_What is being asked_.
Extract each line in the records below that contains the string "Bibas", matching case exactly.

_Data shown_.
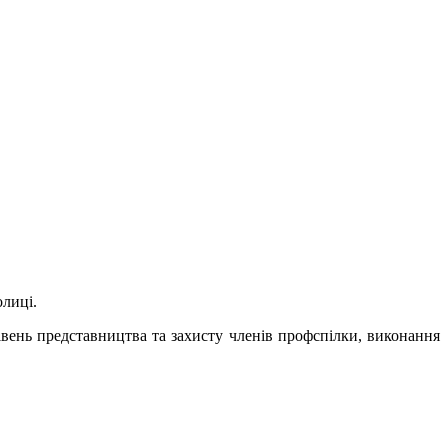
олиці.
вень представництва та захисту членів профспілки, виконання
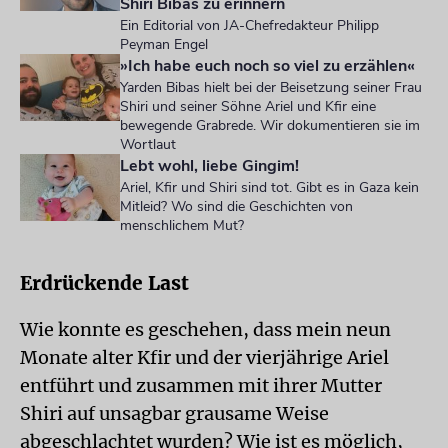
Shiri Bibas zu erinnern
Ein Editorial von JA-Chefredakteur Philipp
Peyman Engel
»Ich habe euch noch so viel zu erzählen«
Yarden Bibas hielt bei der Beisetzung seiner Frau
Shiri und seiner Söhne Ariel und Kfir eine
bewegende Grabrede. Wir dokumentieren sie im
Wortlaut
Lebt wohl, liebe Gingim!
Ariel, Kfir und Shiri sind tot. Gibt es in Gaza kein
Mitleid? Wo sind die Geschichten von
menschlichem Mut?
Erdrückende Last
Wie konnte es geschehen, dass mein neun
Monate alter Kfir und der vierjährige Ariel
entführt und zusammen mit ihrer Mutter
Shiri auf unsagbar grausame Weise
abgeschlachtet wurden? Wie ist es möglich,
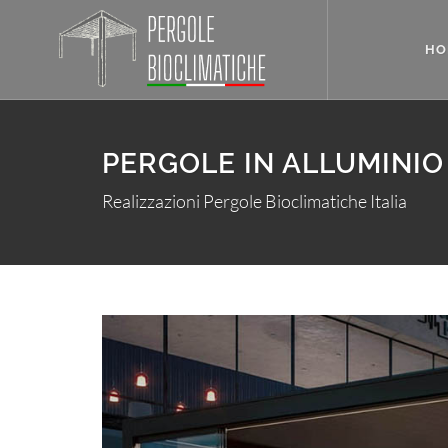
HO
PERGOLE IN ALLUMINIO
Realizzazioni Pergole Bioclimatiche Italia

_Output of the exercise_.
Shiri Bibas zu erinnern
Yarden Bibas hielt bei der Beisetzung seiner Frau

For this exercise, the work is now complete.